Instructions to follow: Please show each line of the material that contains the word "noch".

Records:
· · · ·

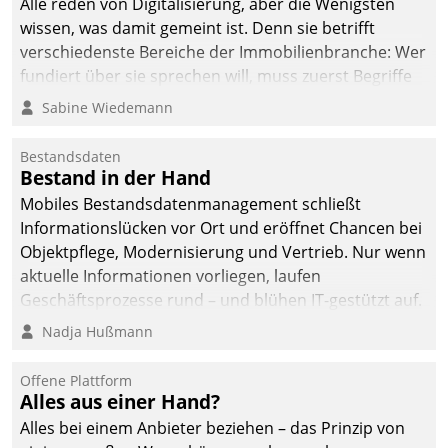
Alle reden von Digitalisierung, aber die Wenigsten
sich dabei für den Betrieb
wissen, was damit gemeint ist. Denn sie betrifft
der Lösung über die SAP
verschiedenste Bereiche der Immobilienbranche: Wer
Cloud Platform
fundiert über sie sprechen will, muss zuerst Begriffe
entschieden - als erstes
klären. Ein Aspekt ist die betriebliche Optimierung:
Sabine Wiedemann
Unternehmen am
Moderne Softwarelösungen ermöglichen große
Wohnungsmarkt.
Einsparungen durch optimierte und automatisierte
Bestandsdaten
Prozesse. Doch man darf nicht zu viel erwarten: Allein
Bestand in der Hand
mit der Einführung einer neuen Software ist es nicht
Mobiles Bestandsdatenmanagement schließt
getan. Die Digitalisierung erfordert von Unternehmen
Informationslücken vor Ort und eröffnet Chancen bei
die Bereitschaft, sich zu überprüfen, zu hinterfragen
Objektpflege, Modernisierung und Vertrieb. Nur wenn
und zu verändern.
aktuelle Informationen vorliegen, laufen
Geschäftsprozesse rund – und blühen IT-gestützt auf.
Nadja Hußmann
Offene Plattform
Alles aus einer Hand?
Alles bei einem Anbieter beziehen – das Prinzip von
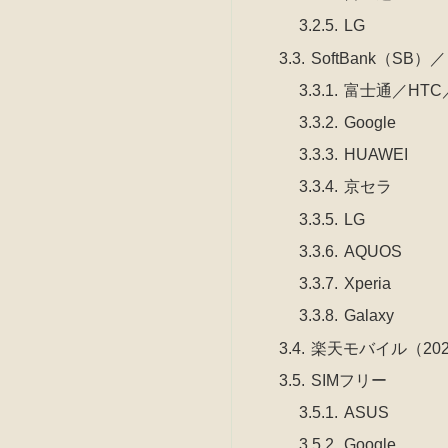
LG
SoftBank（S
富士通／HTC／
Google
HUAWEI
京セラ
LG
AQUOS
Xperia
Galaxy
楽天モバイル（20
SIMフリー
ASUS
Google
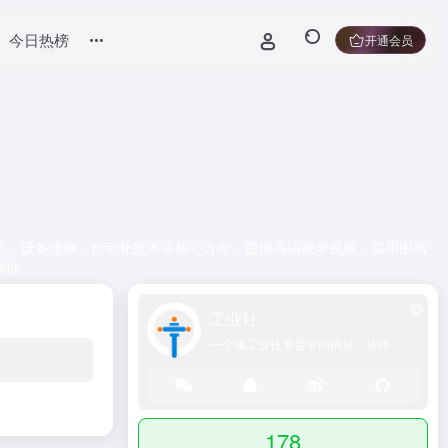
今日热榜
开通会员
艺、设备维修、自动化技术等核心方向，提供高清教学视频、实用图纸
技能。
工业社
一个懂工业技术需求的网址、软件、资源、热点导航大全网站！
178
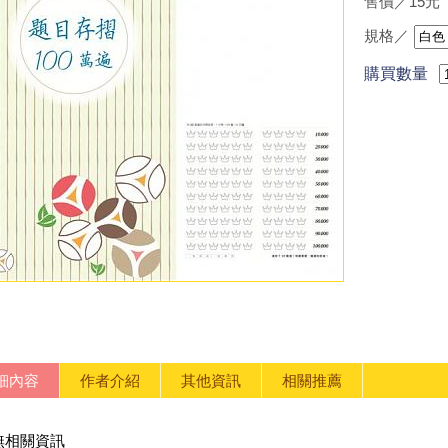
售價／15元
規格／
購買數量
細內容
作者介紹
其他資訊
相關推薦
無相關資訊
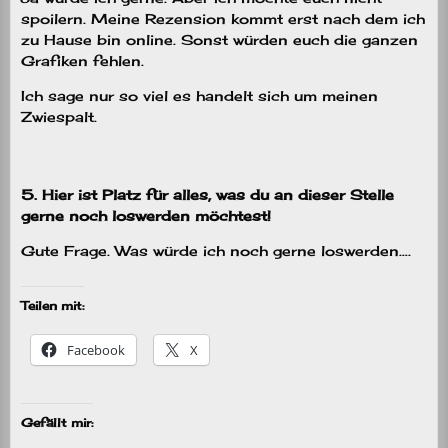
spoilern. Meine Rezension kommt erst nach dem ich
zu Hause bin online. Sonst würden euch die ganzen
Grafiken fehlen.
Ich sage nur so viel es handelt sich um meinen
Zwiespalt.
5. Hier ist Platz für alles, was du an dieser Stelle
gerne noch loswerden möchtest!
Gute Frage. Was würde ich noch gerne loswerden….
Teilen mit:
Facebook
X
Gefällt mir:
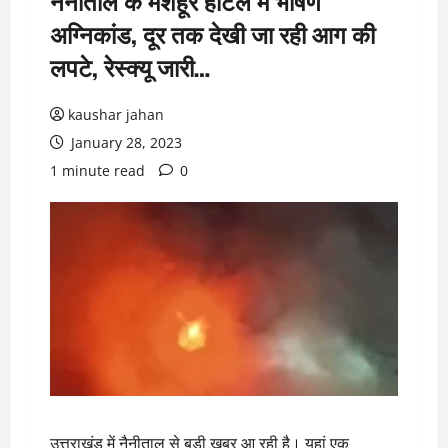
नैनीताल के मशहूर होटल में भीषण
अग्निकांड, दूर तक देखी जा रही आग की
लपटे, रेस्क्यू जारी…
kaushar jahan
January 28, 2023
1 minute read
0
उत्तराखंड में नैनीताल से बड़ी खबर आ रही है। यहां एक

· · · ·

Output for this exercise:
gerne noch loswerden möchtest!
Gute Frage. Was würde ich noch gerne loswerden….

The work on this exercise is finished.